Guia para a tua primeira vez
Se é mesmo a primeira vez, é normal não saberes bem o que esperar. A noite pode parecer confusa ao início, há muita gente, barulho em todo o lado, e não há um sítio óbvio para começar. Mas isso passa rápido.
Usa sapatilhas ou algo confortável. Vais andar horas a fio sem dar conta. A noite de junho é quente, mas leva uma camada extra para o amanhecer junto ao mar.
Não precisas de bilhete nenhum para a festa de rua, é completamente gratuita. E não faças um plano muito rígido. O São João funciona melhor quando te deixas levar.
O Metro do Porto funciona a noite toda com horário alargado. Se vens de fora do Porto, reserva alojamento com meses de antecedência, a cidade enche-se rapidamente.
Compra um martelo antes de sair, é a única forma de participares na tradição. Chega à Ribeira antes das 23h se queres bom lugar para os fogos. E vai até à Foz ao nascer do sol: é a forma certa de fechar a noite.
Porque é que tens de ir pelo menos uma vez
O São João do Porto é uma daquelas coisas que é difícil recomendar sem soar exagerado.

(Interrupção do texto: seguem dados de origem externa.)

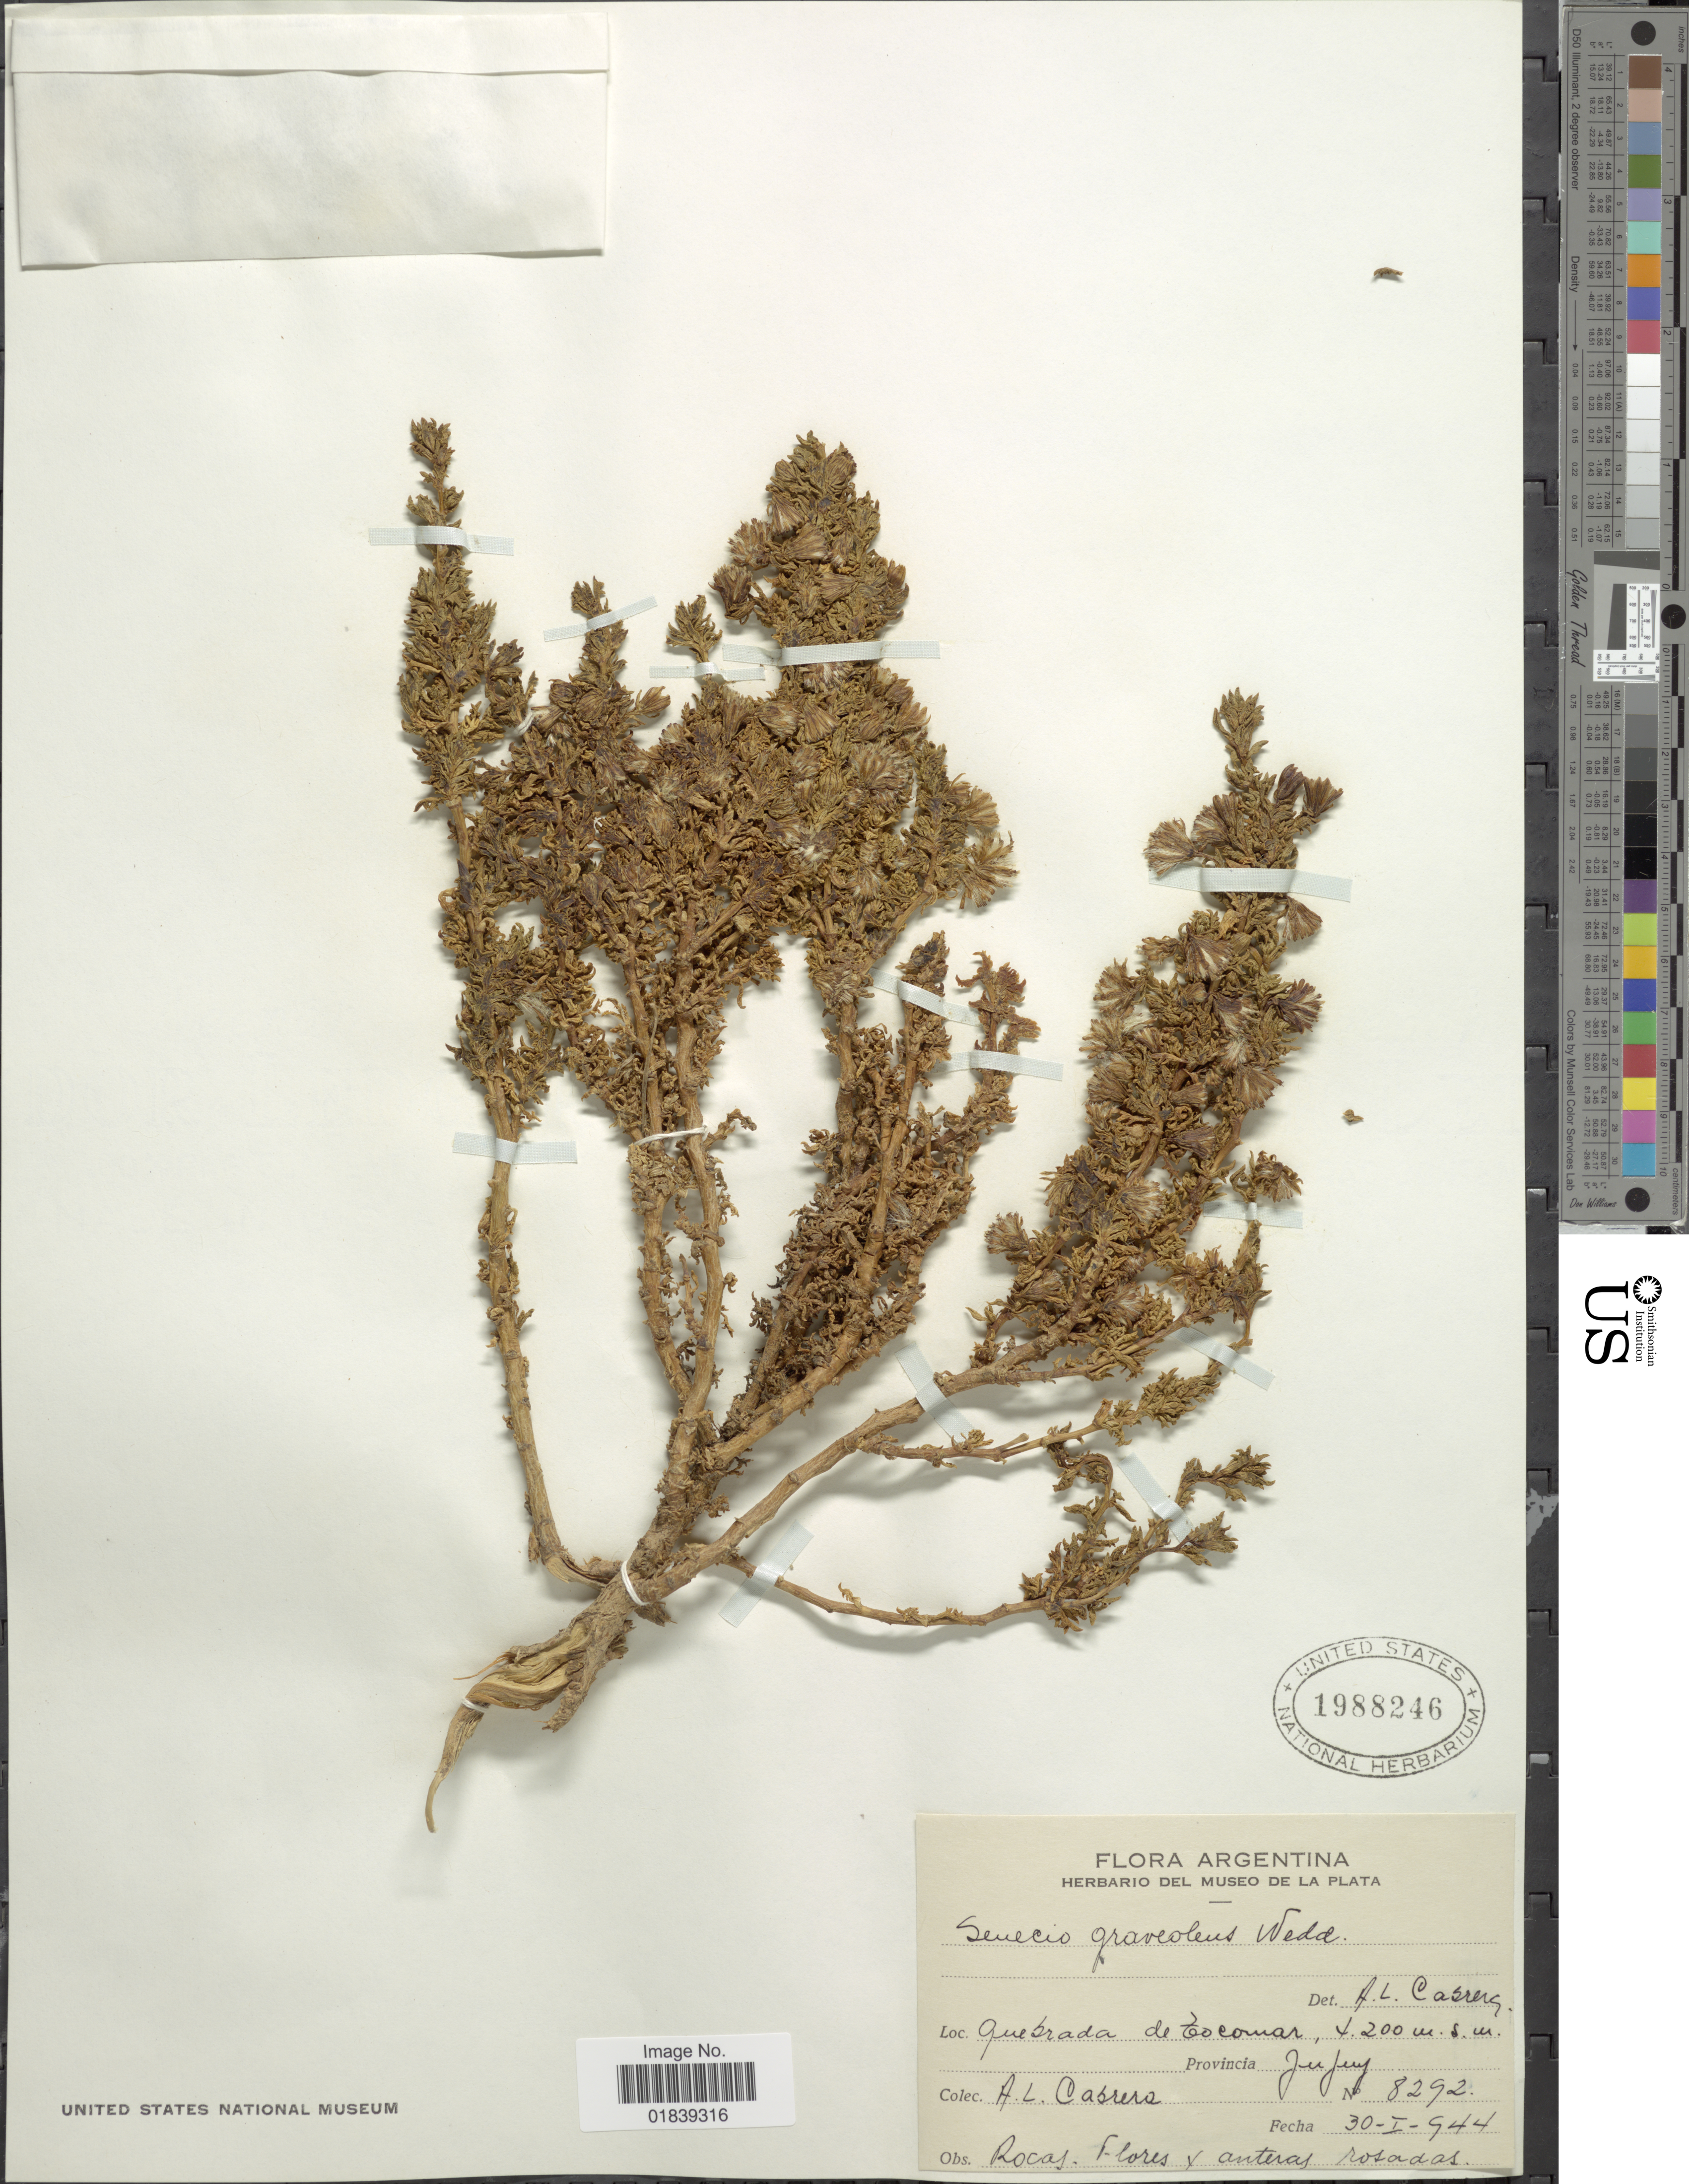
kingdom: Plantae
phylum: Tracheophyta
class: Magnoliopsida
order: Asterales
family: Asteraceae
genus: Senecio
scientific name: Senecio nutans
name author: Sch. Bip.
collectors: A. L. Cabrera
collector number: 8292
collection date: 1944-01-30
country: Argentina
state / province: Jujuy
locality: Quebrada de Tocomar.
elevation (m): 4200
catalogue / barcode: US 1988246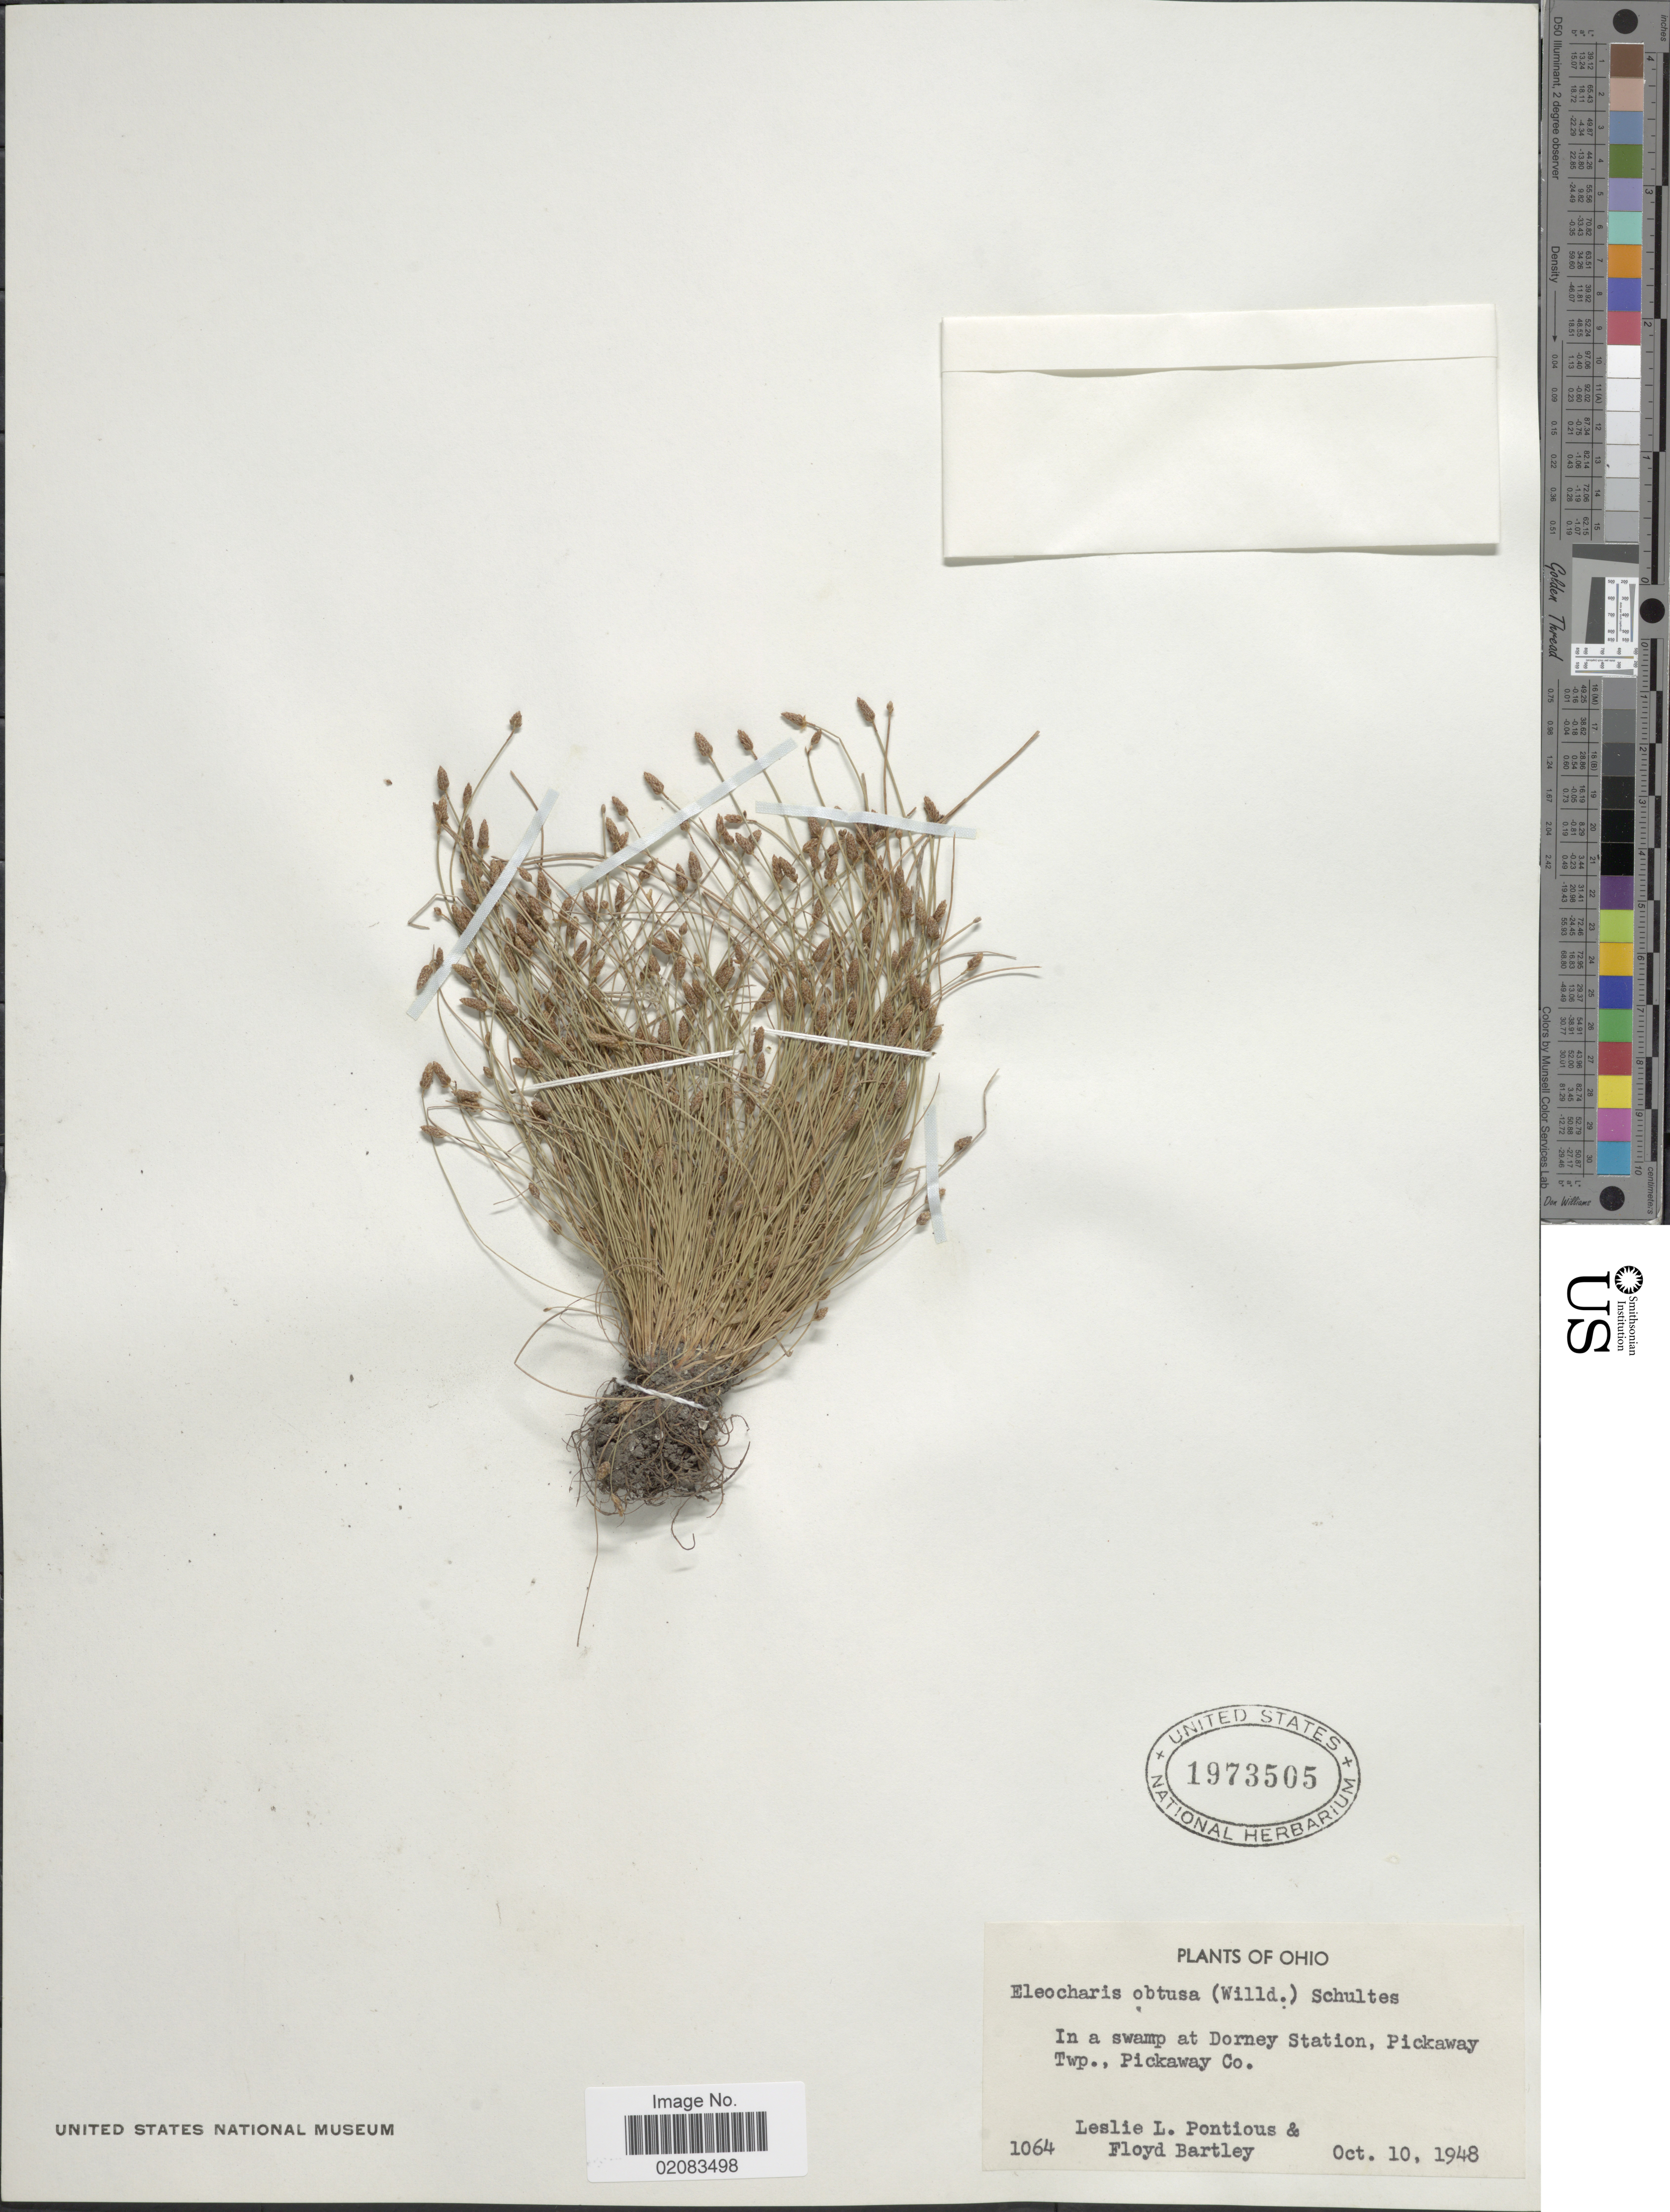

Toda a gente que foi diz "tens mesmo de ir" e quem ouve pensa que está a ser exagerado. Mas depois vai, e percebe.
Não é perfeito. Há muita gente, os transportes ficam entupidos, às vezes chove, e há sempre alguém com o cotovelo no teu rosto nos fogos. Mas nenhum disso importa quando estás ali no meio daquilo tudo, com a cidade inteira a fazer o mesmo que tu, às três da manhã, sem que ninguém queira ir para casa.
Vale mesmo a pena ir pelo menos uma vez. E quem vai uma vez, tende a voltar.
"À meia-noite, quando os fogos começam, toda a gente para o que está a fazer e olha para o céu. Por dezasseis minutos, o Porto respira ao mesmo tempo. É difícil não sentir isso."